┌─ RECORDS SHOWN

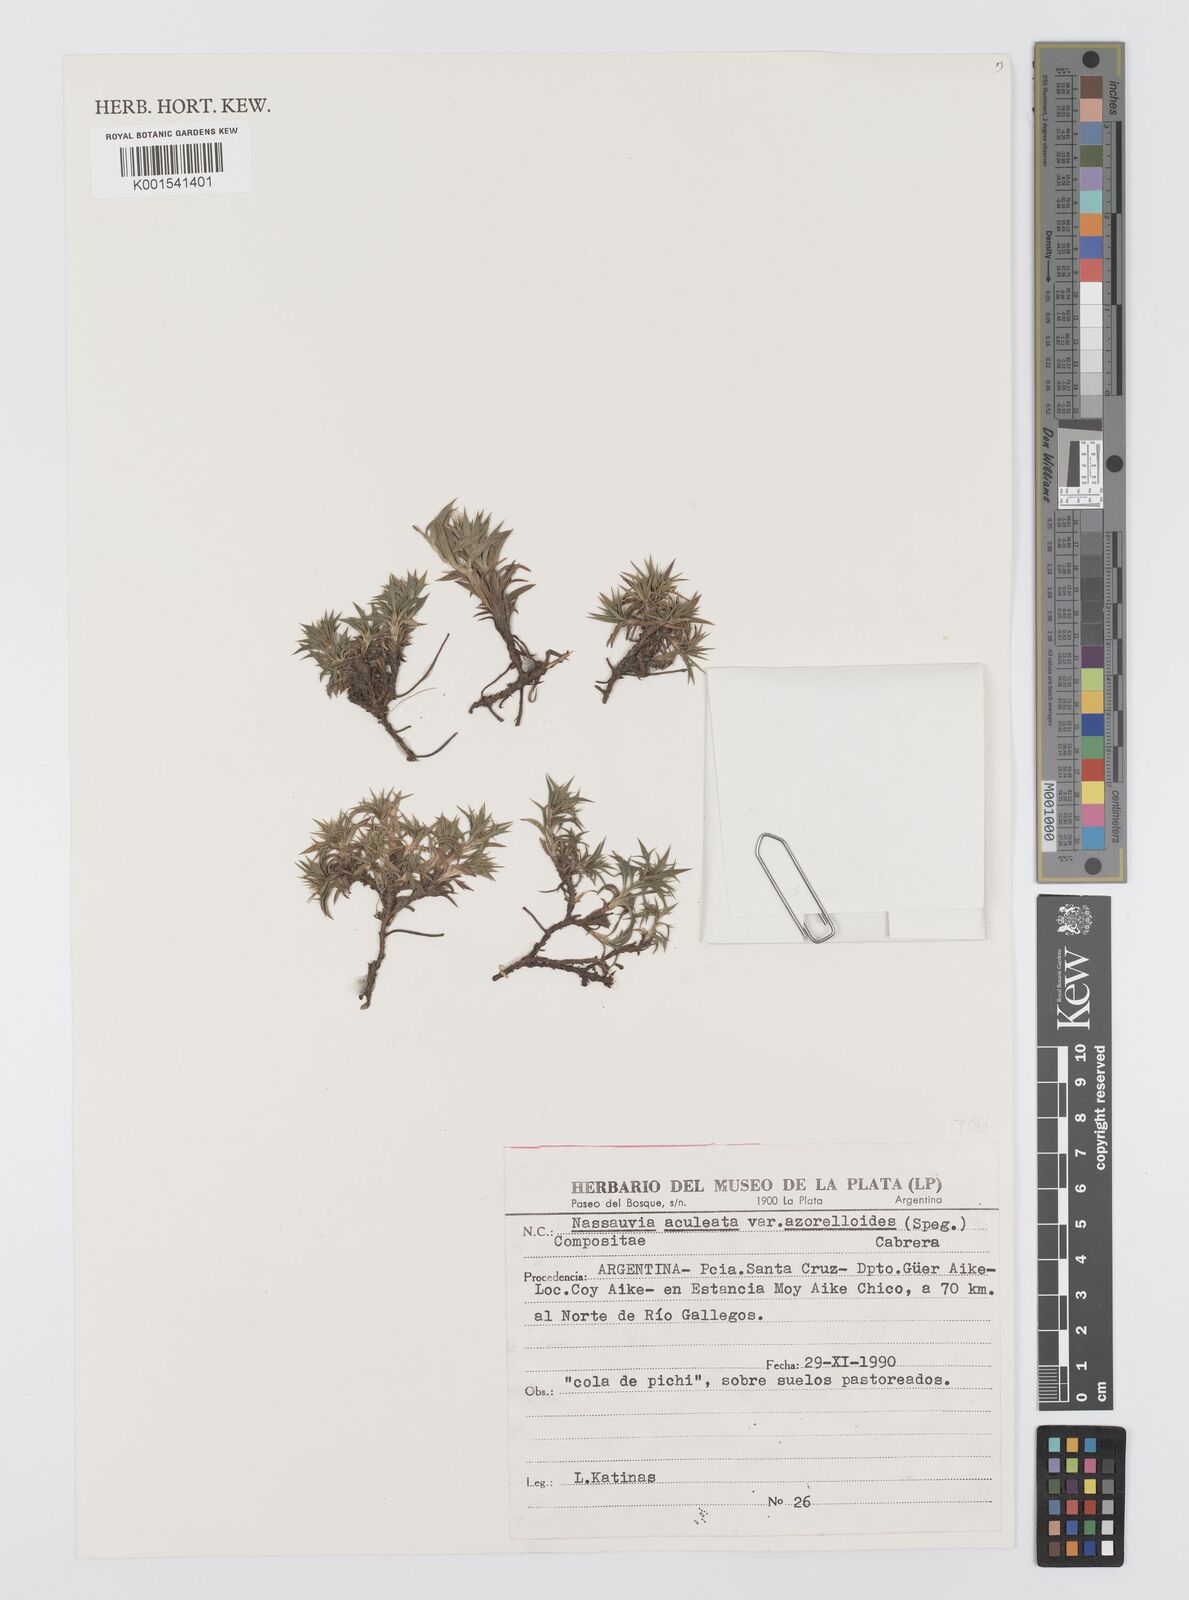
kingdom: Plantae
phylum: Tracheophyta
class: Magnoliopsida
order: Asterales
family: Asteraceae
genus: Nassauvia
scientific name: Nassauvia aculeata
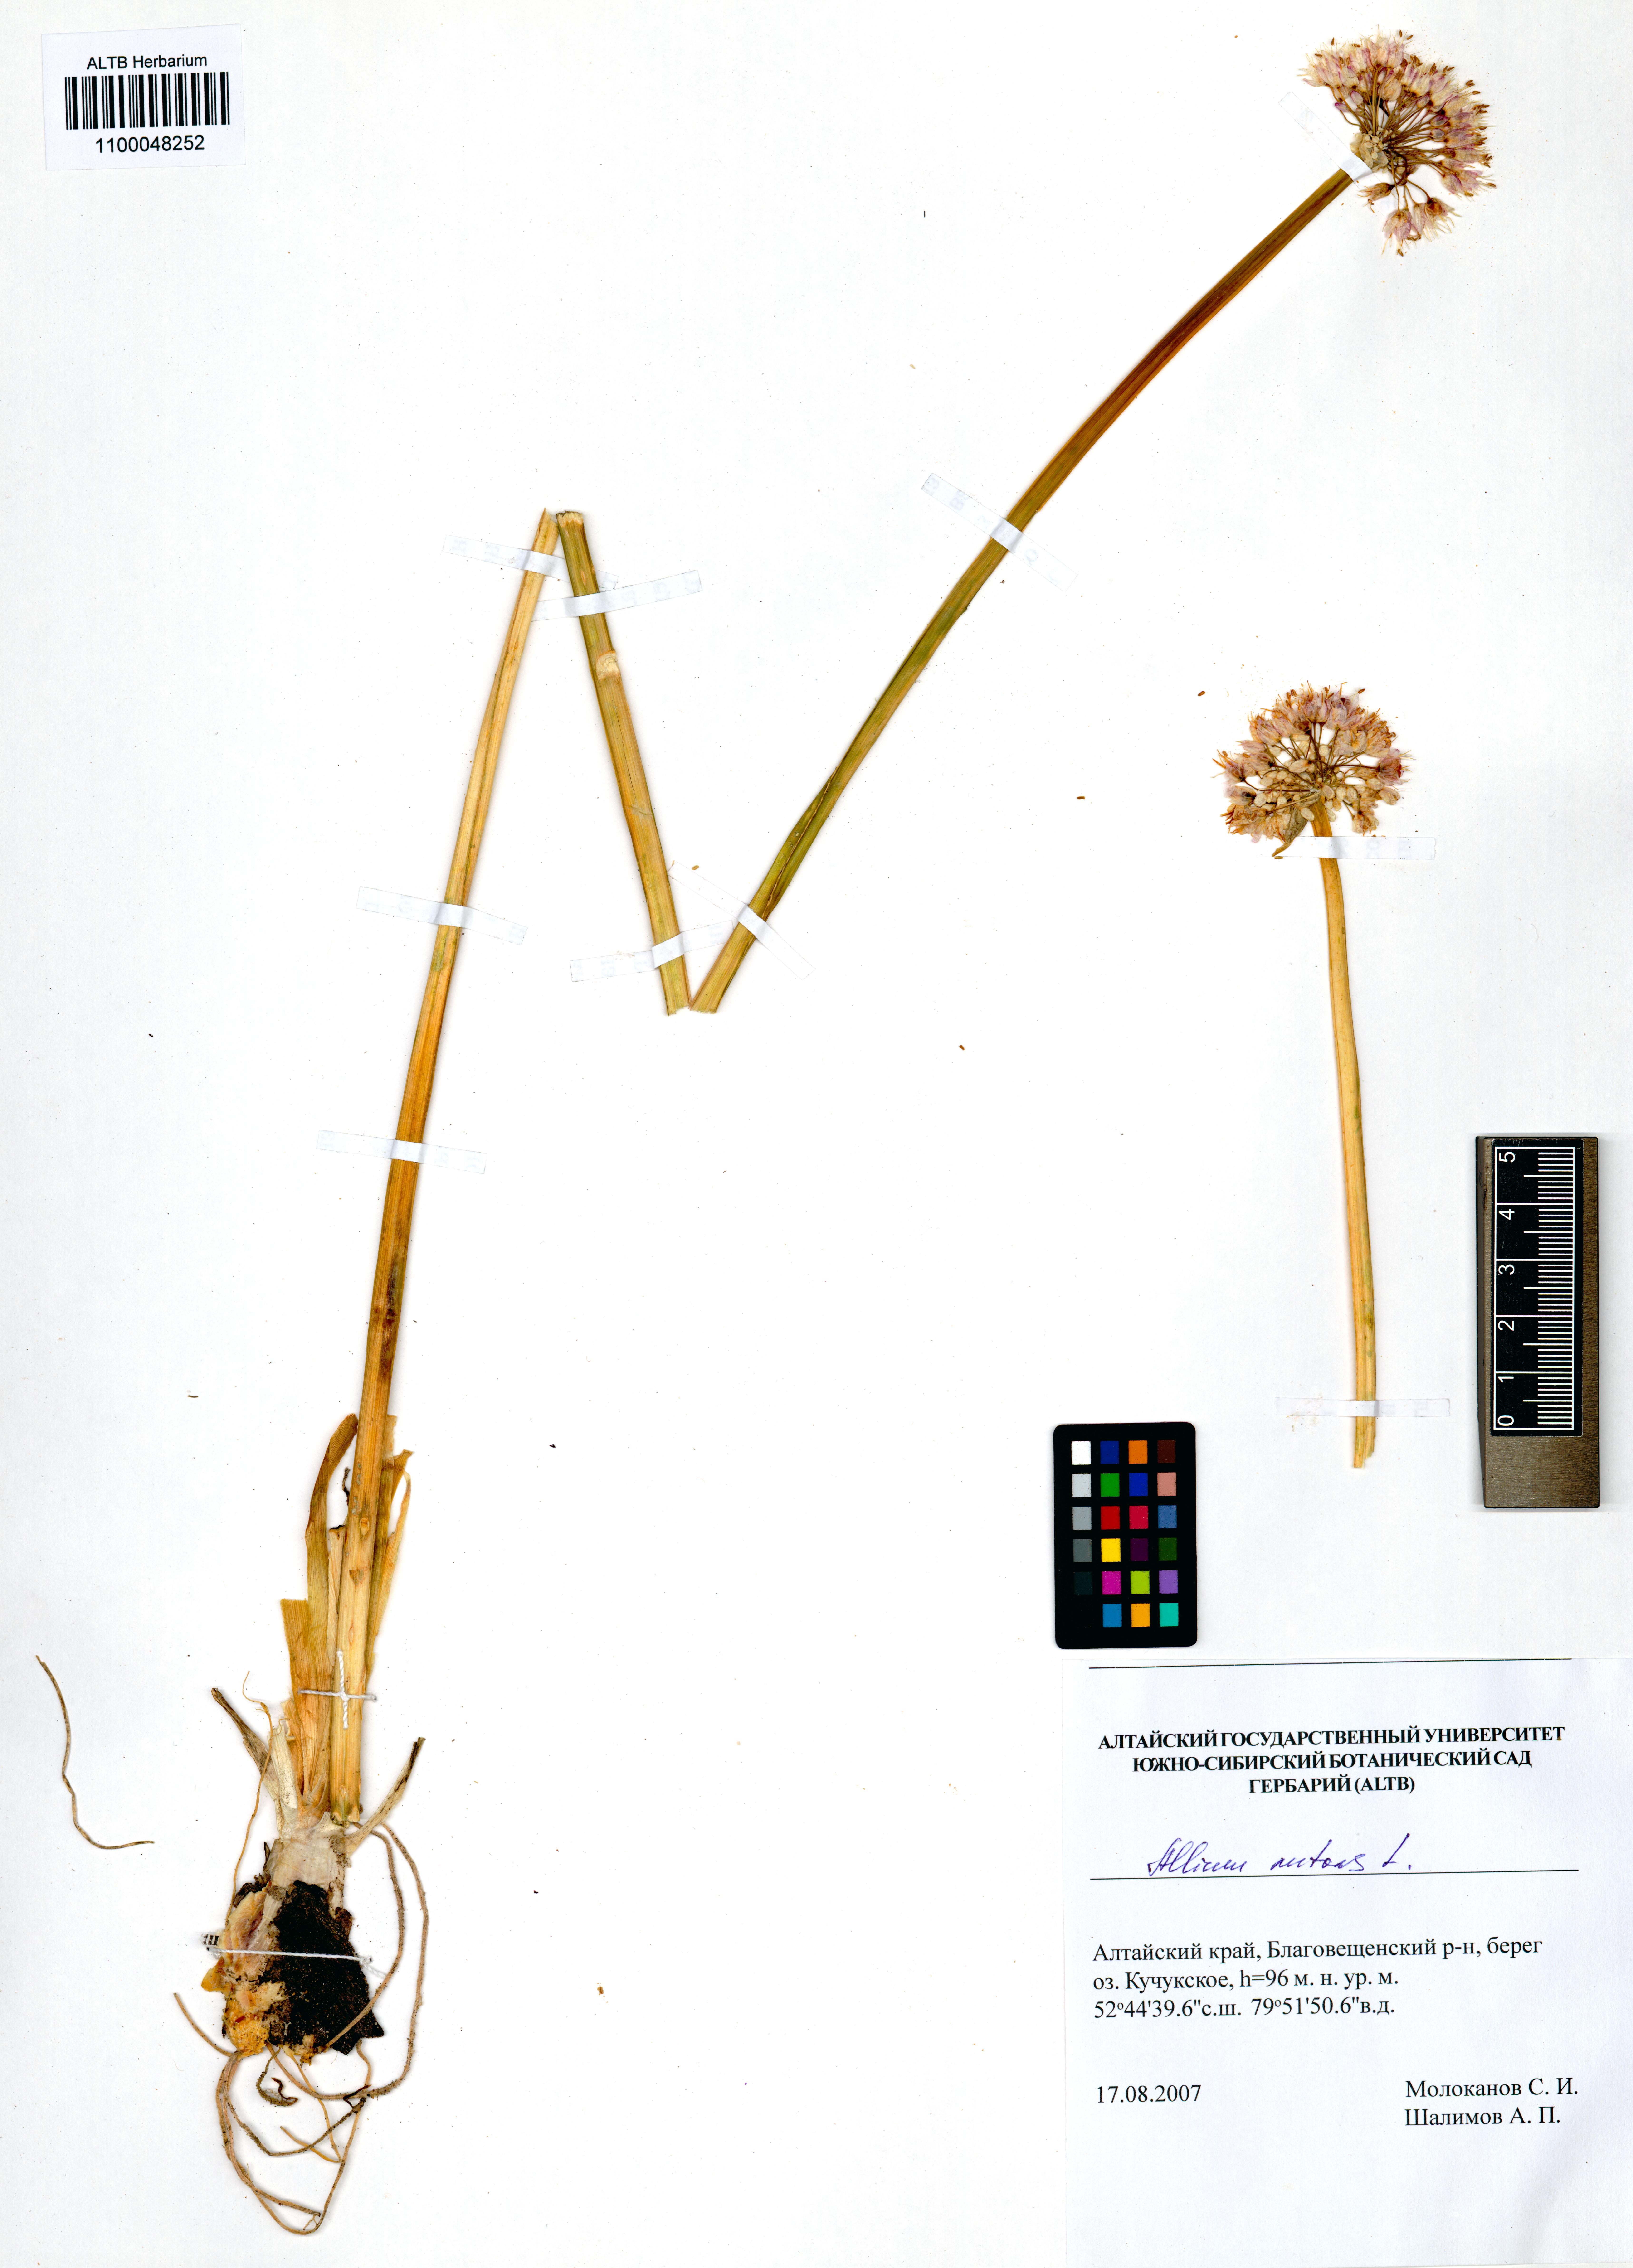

└─

> **STATED PROBLEM**: Format the text lines of the listing above as a JSON list of strings, with one string per line and no blank lines. Leave the pictures out of your answer.

> **TASK OUTPUT**:
[
  "kingdom: Plantae",
  "phylum: Tracheophyta",
  "class: Magnoliopsida",
  "order: Asterales",
  "family: Asteraceae",
  "genus: Nassauvia",
  "scientific name: Nassauvia aculeata"
]